There are lots of media remembrances as we look at what will soon be noted as the past year of 2018. We tend to acknowledge the high-profile issues like the death of famous people, major crises that occurred, popular news stories, key accomplishments and so much more that has been identified by our media.
What is often unnoticed is the significant number of children and teenagers who are struggling with many life devastating issues. Suicide, drug and alcohol issues, mental health struggles like depression and debilitating anxiety, school problems, violence and bullying are just some of the examples of what is going on with hundreds of thousands of our youth.
Knowing that we are dealing with the future of our families, communities and our country through our children, it seems we should be placing these issues on our radar for some serious goal-setting in order to improve the outcomes for our children in 2019. However, we seem to be preoccupied with a polarized country with issues that overshadow the priority of our children. Similar to past years they disappear from the focus of the needed societal changes that could improve their condition and future capacity. The many issues that are identified in the Adverse Childhood Experiences research are still prominent in the lives of our children. Yet, we are doing very little to improve the environments that our children are living in.
It is why I think the agenda of trauma-informed care is so important. I have the privilege of speaking to professionals on a regular basis who are on the front lines of dealing with child trauma and school environments. Each time I speak to them I am impressed with the issues they are facing as they deal with our children and their families. I have become increasingly aware that they are longing for training, support and services to help them and the children they serve find appropriate resources to help with the issues that are so destructive.

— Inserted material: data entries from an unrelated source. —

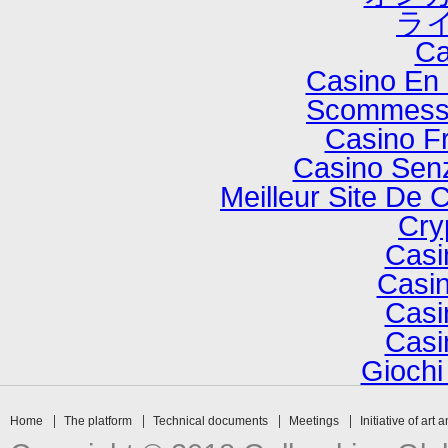
ラ
Ca
Casino En 
Scommesse
Casino F
Casino Senz
Meilleur Site De 
Cry
Casi
Casin
Casi
Casi
Gioch
Home
The platform
Technical documents
Meetings
Initiative of art 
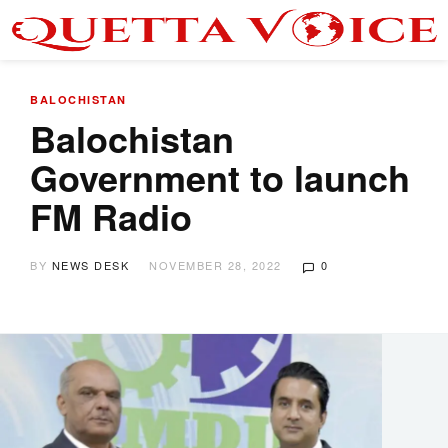
BALOCHISTAN
Balochistan
Government to launch
FM Radio
BY
NEWS DESK
NOVEMBER 28, 2022
0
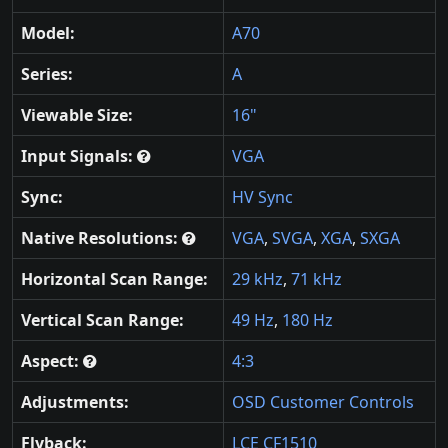
Model:
A70
Series:
A
Viewable Size:
16"
Input Signals:
VGA
Sync:
HV Sync
Native Resolutions:
VGA
,
SVGA
,
XGA
,
SXGA
Horizontal Scan Range:
29 kHz
,
71 kHz
Vertical Scan Range:
49 Hz
,
180 Hz
Aspect:
4:3
Adjustments:
OSD Customer Controls
Flyback:
LCE CF1510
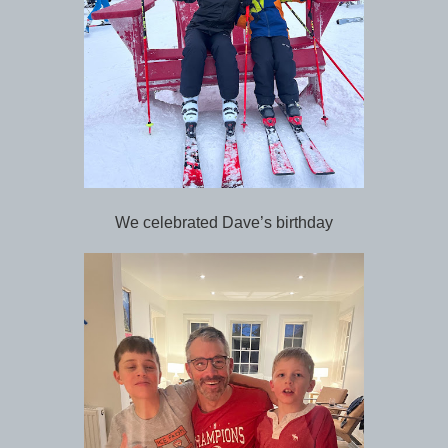
We celebrated Dave’s birthday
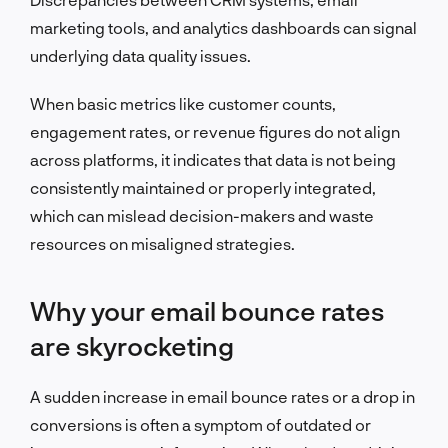
marketing tools, and analytics dashboards can signal
underlying data quality issues.
When basic metrics like customer counts,
engagement rates, or revenue figures do not align
across platforms, it indicates that data is not being
consistently maintained or properly integrated,
which can mislead decision-makers and waste
resources on misaligned strategies.
Why your email bounce rates
are skyrocketing
A sudden increase in email bounce rates or a drop in
conversions is often a symptom of outdated or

I am hoping for a national movement for trauma-informed care that will establish new resources and opportunities for those who care for our children to be trained and capable to help children cope with the many adversities they face. It could begin with how we understand the impact of trauma. Then we can sensitively and contextually develop resources that could provide coping mechanisms and strategies to change environments in our childcare centers, schools, mental health programs, drug and alcohol rehabilitation centers, social service programs and other programs where children are being cared for. This kind of trauma-informed movement gets to the cause of what has happened to our children. Only then can we creatively provide treatment programs that are attuned and aware of what our children need most for coping and recovery.
In this moment of year-end remembering I am hopeful that we will consider the consequences of the many issues facing our children and teenagers. As we embark on this New Year, I am resolved and committed to advocate for programs that will offer new options and opportunities for our children to cope, heal and overcome life’s most difficult obstacles. It should be one of our highest priorities to find new ways to invest valuable resources and strategic help for our children. It is my hope that 2019 will be a year of raised awareness, new resources and great impact for the good of our children all over our country. They desperately need our proactive support!
Happy 2019 to you all. Thanks so much for reading Lakeside Connect.